Writers... we're a lonely bunch. We hibernate in front of our screens and go days without seeing another human being--sometimes not even another living thing. We live in our heads most of the time (did you catch Veronica Sicoe's post last week, 13 Warning Signs You're A Writer? MUST Read!). We interrupt heated arguments to take notes (sign #5), and we basically measure anything by the storyline potential. We're intense, moody, and no fun--unless you're another writer, in which case we'll have a blast.

But, see, this kind of behavior is not conducive to living, to the actual experiencing of life in all its richness, all its variety, its color.

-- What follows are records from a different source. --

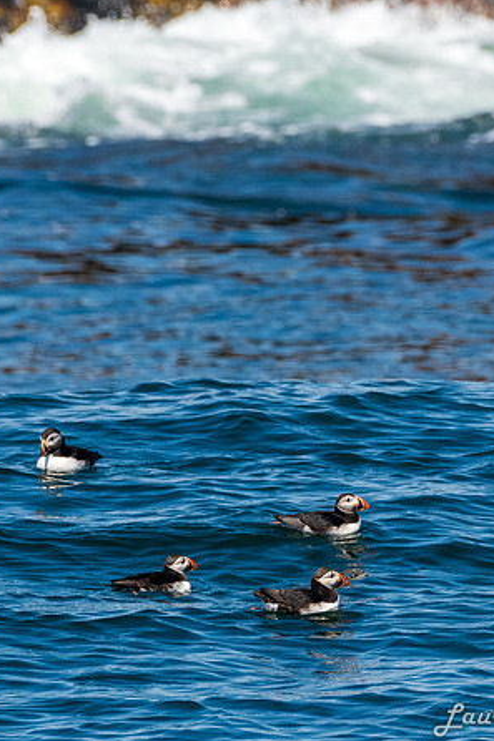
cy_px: 435
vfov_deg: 1.9
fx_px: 22575
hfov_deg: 1.3
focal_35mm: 1096
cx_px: 315
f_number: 7.1
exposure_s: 1/3200
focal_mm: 390
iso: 1000
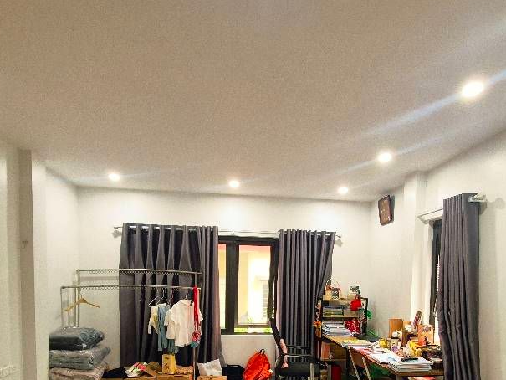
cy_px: 308
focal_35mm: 22
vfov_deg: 56.3
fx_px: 322
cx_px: 268
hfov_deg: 76.3
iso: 125
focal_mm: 2.2
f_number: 2.2
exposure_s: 1/50
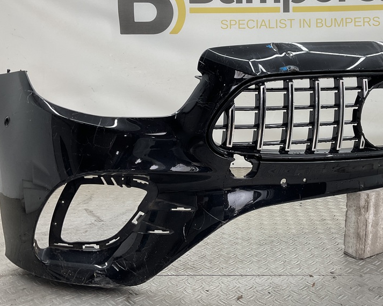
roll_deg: +0.1
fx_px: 454
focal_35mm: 40
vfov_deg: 37.3
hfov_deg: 45.3
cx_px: 242
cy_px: 127
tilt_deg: -9.2
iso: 25
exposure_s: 1/100
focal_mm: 3
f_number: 1.8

And without that experience, without getting in touch with "real" people and "real" problems, even "real" opinions, our chances of perceiving, absorbing, and transmitting zeitgeist are... yeah. Null.

#2 Be true to yourself.


Finding and harnessing zeitgeist does not mean "pander to the masses". If that were the case, we'd all be writing bad vampire/werewolf/wizard stories

Oh wait--we are.

No one's riding to success on anyone else's coattails, people. Not to real success, anyway.

Zeitgeist, for me, boils down to the kind of writer you are--or want to be.

You aspire to Danielle-Steele-dom? Write for the masses. Write vapid love stories about vapid people in vapid places. Write without substance. Go forth and vape--with my blessing, if you need it. You'll make millions--because those "masses" you pander to collectively have millions to spend on your vapidity. And they will. Just ask Danielle.

But if you aspire to zeitgeist, to write books that will survive the test of time, that will become an icon of our generation, that will inspire others to a better life, to a better understanding of their life... No vaping, people. No easy formulas, no pre-fab conflicts, no facile solutions.

Laud Codex
You must live (see step #1) and then put your lived self onto the page. You must write the stories that only you can write, and then edit and revise them to awesomeness. Those stories must transcend you, the author, and claim a life of their own. In writing them, you must hold yourself to a different standard--not just higher, but other.

Go all Aztec on yourself--crack open your chest with a midnight-black obsidian knife, pull out your own heart, and offer it to the Sun of literature to appease its hunger, to guarantee another day, another year, in the course of your creative life.